Infertility is defined as the inability to achieve pregnancy after a year of unprotected sex. Dr. David Samadi, the vice chairman of the Department of Urology at the Mount Sinai School of Medicine, wrote on the Fox News website that up to 50 percent of couples who have difficulty conceiving are affected by men’s health issues.

Often the culprit is sperm — either the size, shape, quantity or motility.

“One of the most common cause of male infertility is a varicocele, which is found in 40 percent of infertile men,” he wrote. “A varicocele is a group of dilated veins in the scrotom. For most men they don’t cause any issues and thus require no intervention. Some, however, can experience pain or impaired fertility.”
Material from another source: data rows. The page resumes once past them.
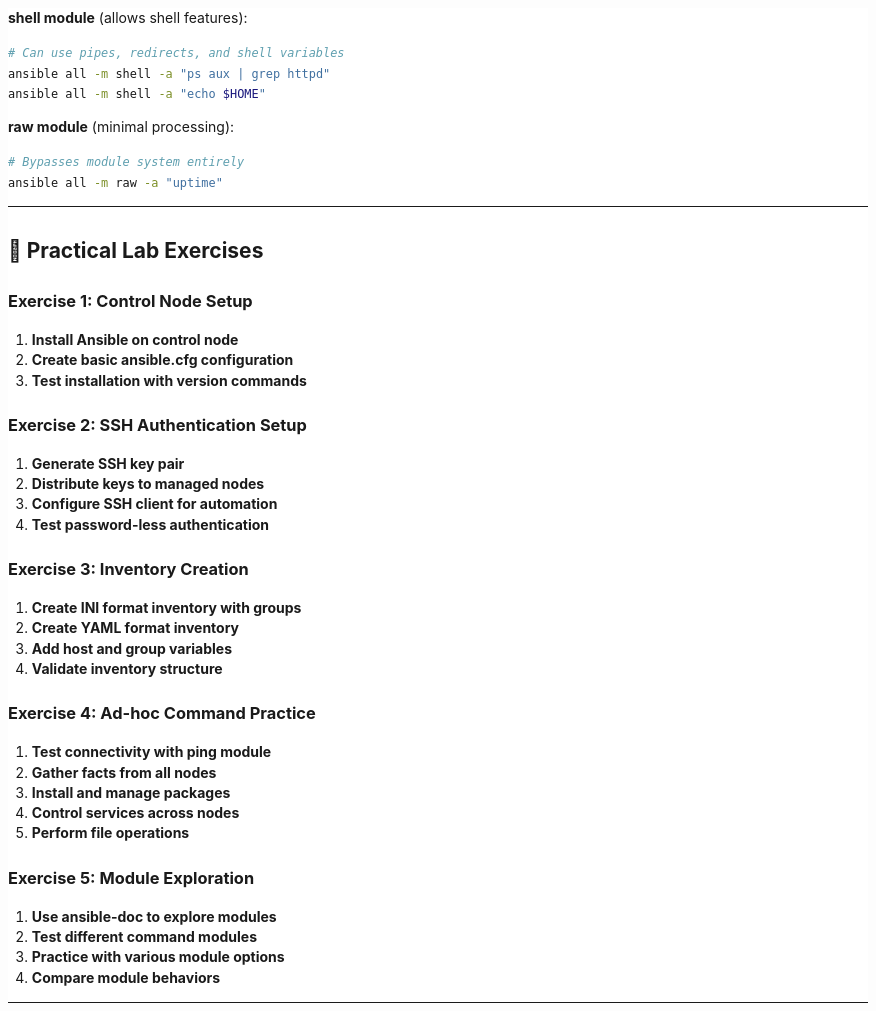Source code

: **shell module** (allows shell features):

```bash
# Can use pipes, redirects, and shell variables
ansible all -m shell -a "ps aux | grep httpd"
ansible all -m shell -a "echo $HOME"
```

**raw module** (minimal processing):

```bash
# Bypasses module system entirely
ansible all -m raw -a "uptime"
```

---

## 🧪 Practical Lab Exercises

### Exercise 1: Control Node Setup

1. **Install Ansible on control node**
2. **Create basic ansible.cfg configuration**
3. **Test installation with version commands**

### Exercise 2: SSH Authentication Setup

1. **Generate SSH key pair**
2. **Distribute keys to managed nodes**
3. **Configure SSH client for automation**
4. **Test password-less authentication**

### Exercise 3: Inventory Creation

1. **Create INI format inventory with groups**
2. **Create YAML format inventory**
3. **Add host and group variables**
4. **Validate inventory structure**

### Exercise 4: Ad-hoc Command Practice

1. **Test connectivity with ping module**
2. **Gather facts from all nodes**
3. **Install and manage packages**
4. **Control services across nodes**
5. **Perform file operations**

### Exercise 5: Module Exploration

1. **Use ansible-doc to explore modules**
2. **Test different command modules**
3. **Practice with various module options**
4. **Compare module behaviors**

---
Chronic diseases like diabetes and liver cirrhosis also affects male fertility. Poor sugar management can cause damage to nerves that coordinate ejaculation. Liver cirrhosis causes hormonal imbalances that can interfere with sperm production.

A follicle-stimulating hormone (FSH) test is used to asses testicular function, while determining if the testes are able to produce sperm normally. This test can also detect poor mobility or potency of male sperm, which is commonly known to be a factor in infertility. Infertility issues in men bare no symptoms, so FSH testing is the only measure that confirms or eliminates the possibility of a man being infertile.

According to the National Library of Medicine, two-thirds of couples treated for infertility are still able to conceive.